• Information is a fundamental aspect of systems separate from both matter and energy

  • Information is the news of difference that makes a difference. It talks about facts in the system which are relevant for the specific analysis being conducted.

    • Because it is a difference between two things it is inherently comparative.
  • Information flow can be both internal — facilitating the mechanisms of the system, and external — allowing the system to respond to the environment.

  • Remember that information is the degree of surprise a system experiences upon receipt.

    • It is also a measure of reduction of a priori uncertainty to certainty.
    • Information does not add something unknown but rather removes an uncertainty.
    • The surprise (deviation from expected behavior) facilitates either a change in the system’s state or the system’s behavior.
  • Communication is the act of a sender inserting a message into a communication channel and a receiver accepting the message and acting on the information content of the message.
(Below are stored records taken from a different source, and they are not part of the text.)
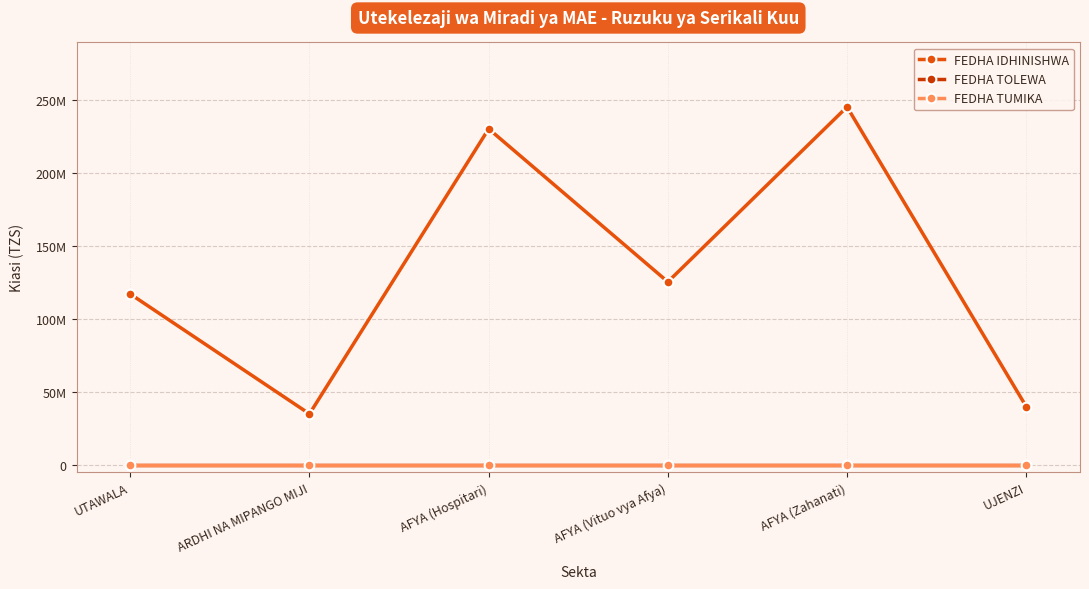

Which series changed the most between AFYA (Zahanati) and UJENZI?

FEDHA IDHINISHWA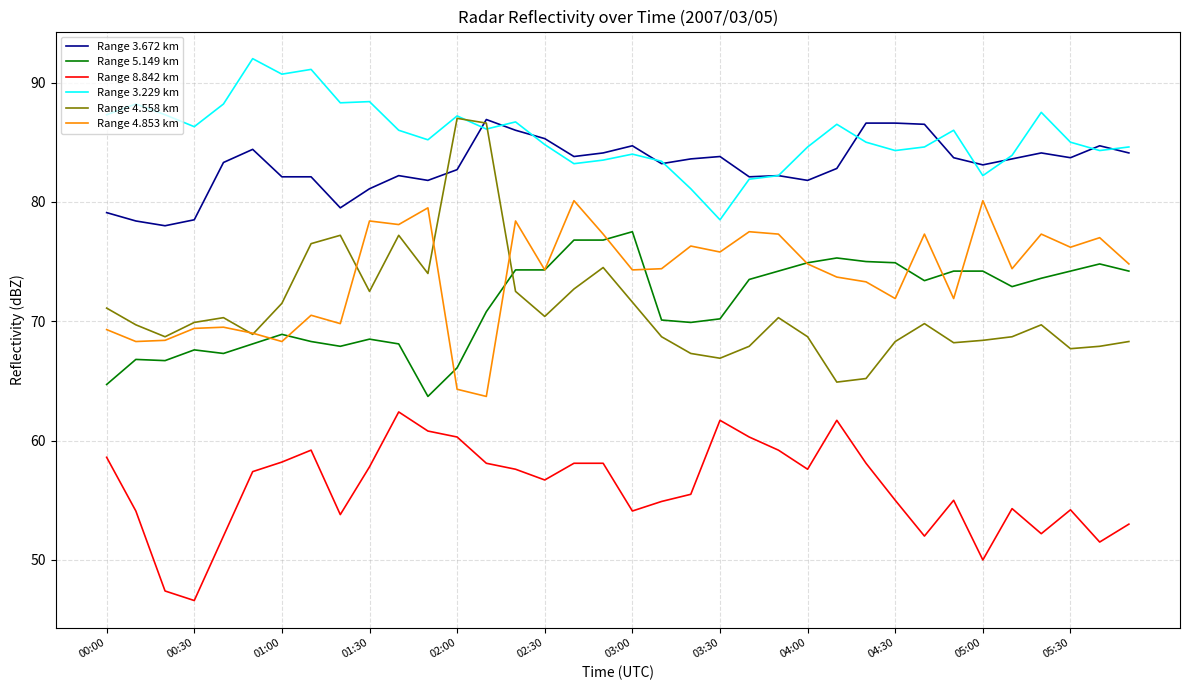

How many lines are shown in the chart?

6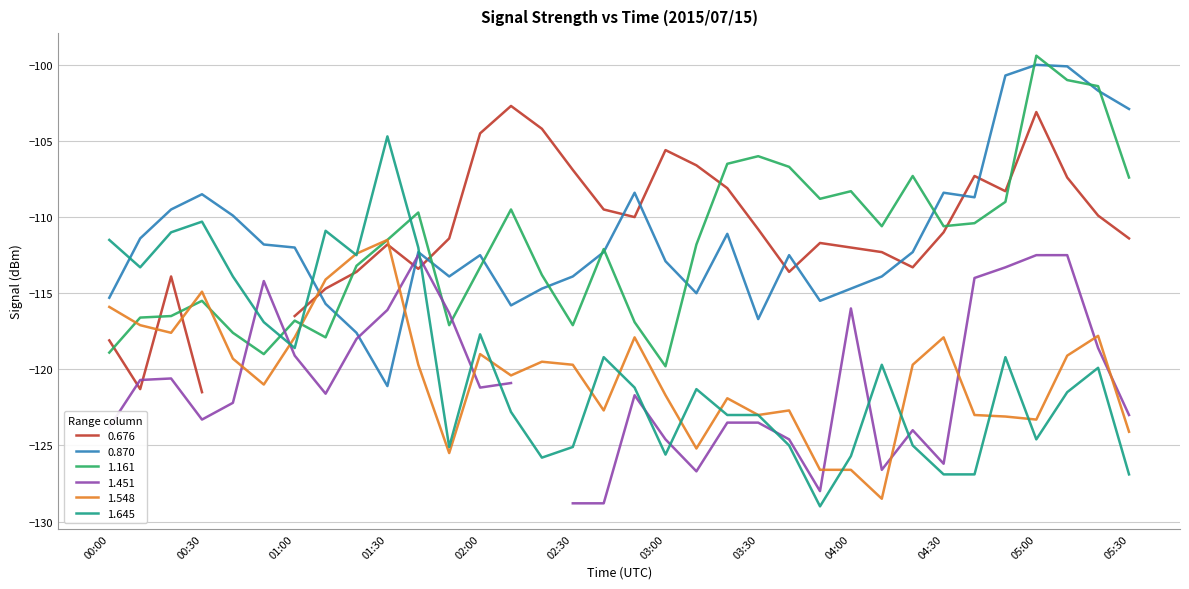

Is it true that 0.870 equals -112.0 at 01:00?

True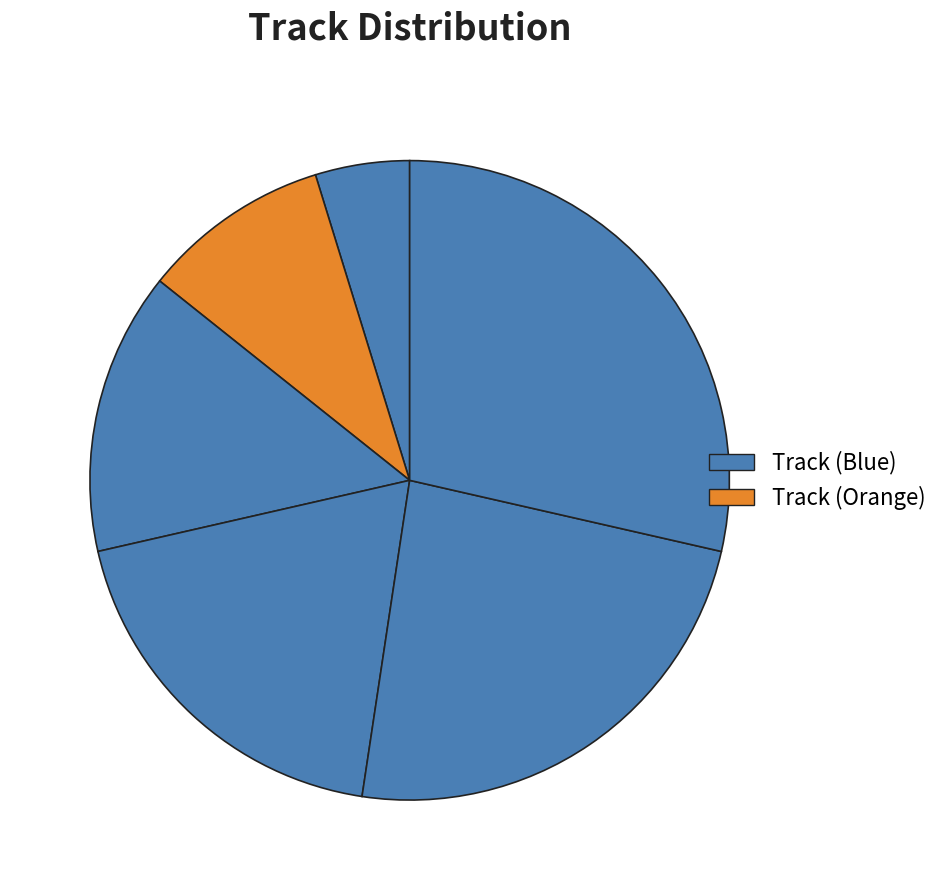

How many slices are in this pie chart?

6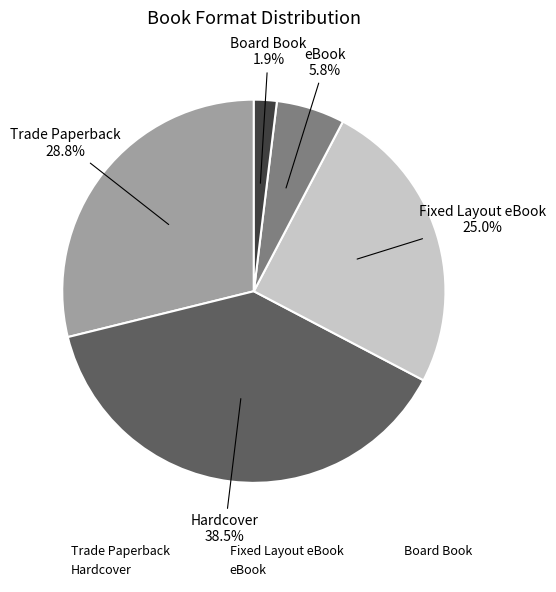

Which category has the smallest portion of the pie?

Board Book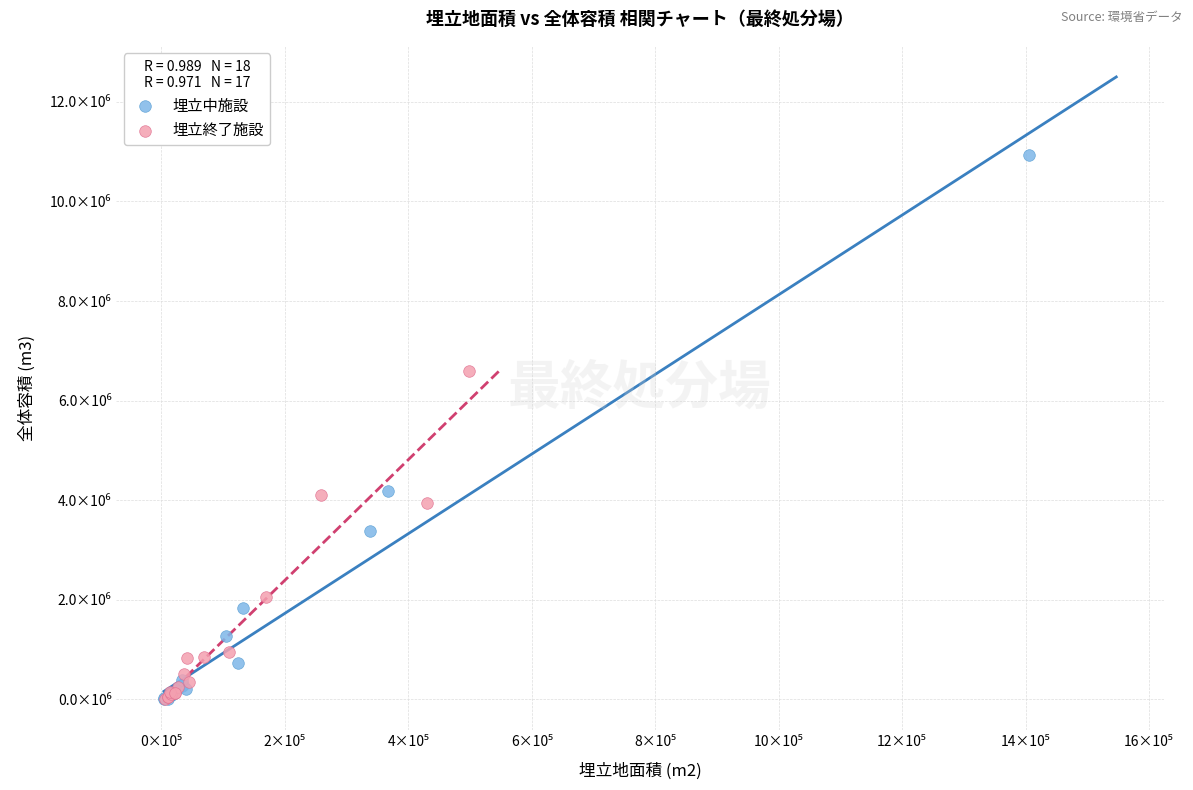

What are all the series names shown in the legend?

埋立中施設, 埋立終了施設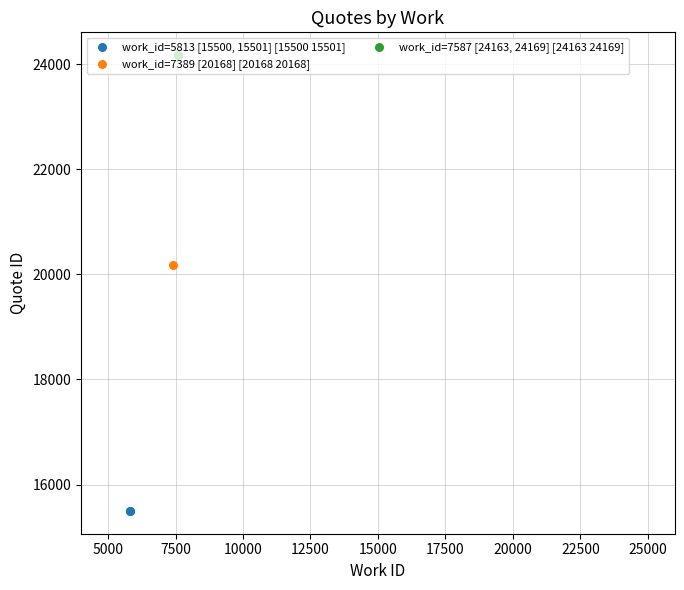

Which series reaches the maximum Y coordinate?

work_id=7587 [24163, 24169] [24163 24169]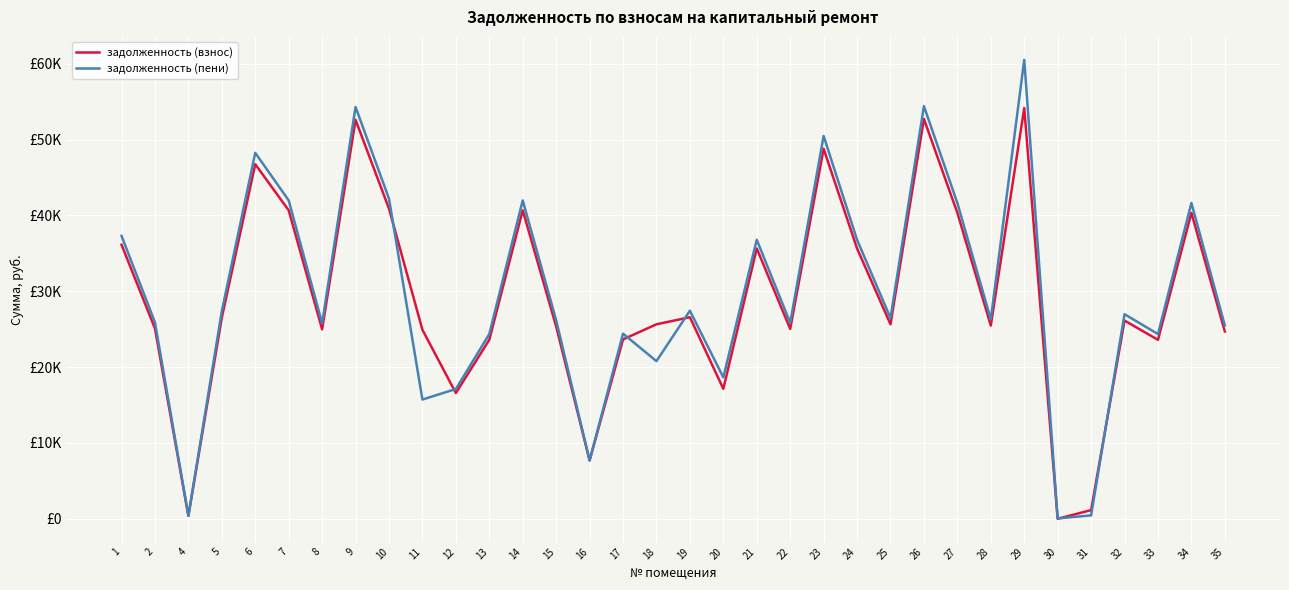

Does the chart have visible grid lines?

Yes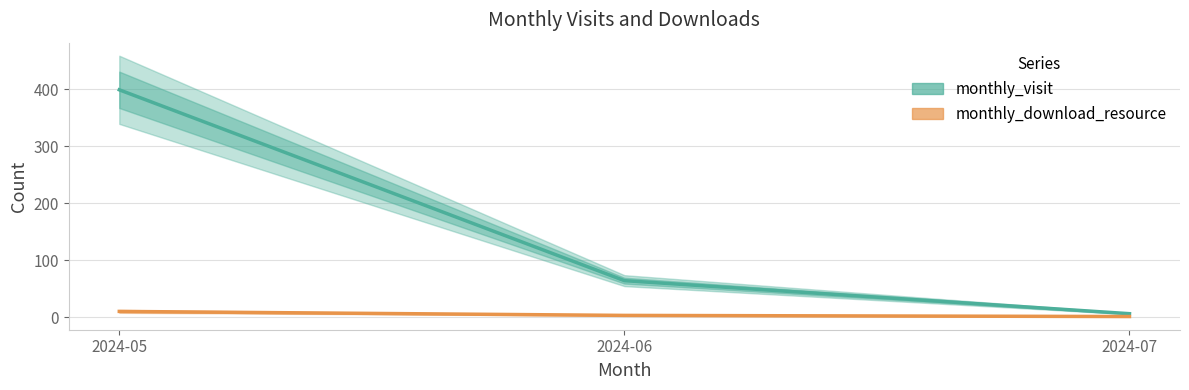

List the labels in order of monthly_visit value, smallest first.

2024-07, 2024-06, 2024-05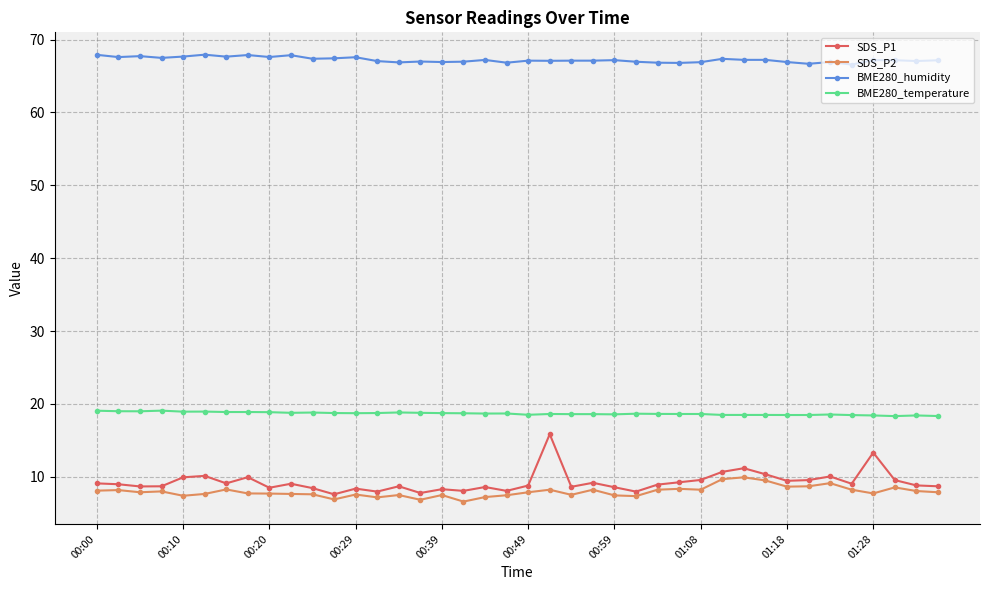

True or false: BME280_humidity and BME280_temperature intersect in this chart.

False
    • A message is a sequence of states of the communication channel that may or may not contain information depending on the state of the receiver.
    • The sender is any system that can routinely encode a message for insertion into a channel for conveyance.
    • A receiver is any system that can accept a message through a channel and for which the message potentially conveys some amount of information.
    • An observer is generally a purposeful receiver. They have an ability to interpret the messages they receive and use that information to modify their own internal organization.
    • A channel is any physical medium through which an information flow can be sent.
    • A signal is a disturbance in the channel as a result of sending the message.
    • Noise is any disturbance that can mask or corrupt the genuine message state.
    • Codes are methods used to frame a message to increase the likelihood of proper transmission and receipt.
    • A protocol is an a priori agreed-upon matched process for both sender and received that ensures both understand the nature of the message and the modulations of the signals.
    • A datum is a value, usually taken in some point in space and time, that represents a measure on some suitable scale and provides context for interpretation.
  • Information and knowledge are not subject to a conservation law.

    • Information creates more knowledge which creates more information.
    • Information can modify both the receiver’s state and the receiver’s behavior.
  • Information is analogous to entropy Information is maximized when entropy is maximized. Organization constrains the state of the system in the same way that Information reduces uncertainty.

  • One quantity of interest for communication is the information per unit of power. That is, the efficiency of a signal.

    • Transduction - occurs when an information channel permits one kind of energy flow in, generally at higher power but not always, and generates signals in another kind of energy flow, generally of lower power but not always.
    • Sensing (via sensors) allows a large energy flow to result in a smaller energy flow through a different route, resulting in information flow.
      • Measurement can be thought of in two ways (1) As inherent properties of the object; (2) As properties that emerge from the process of measurement (as we have defined it).
    • If another force modulates the source energy, it will propagate through the energy flow channel and through the sensor channel
    • Amplification occurs when a lower-power signal is used to control or modulate a high power flow.
      • An actuator is any device that can modulate a higher power energy flow using a lower energy control signal. They do work under the control of a small input signal.
  • The amount of information in a message is actually a property of the receiver (observer) and not of the sender (or the observed)

    • Another way to say this, the same message (data) can be interpreted differently by different systems and thus contain different amounts of information based on what the system expects.
  • Knowledge can be defined as the cumulative expectations with which a system moves into the future. It is the internal structure that matches the capacity of the system to dissipate flows in a steady-state equilibrium.

    • Another way to put it: It is the fit between the system’s expectation and the actual state of the environment.
    • Having knowledge reduces the informational value received from stimuli. In fact, we may quantify knowledge as the inverse of information
      Because the more you know, the less you will be surprised.
  • Information can be contextual, that is, dependent on previously observed states.

    • Context can boost a signal and reduce noise.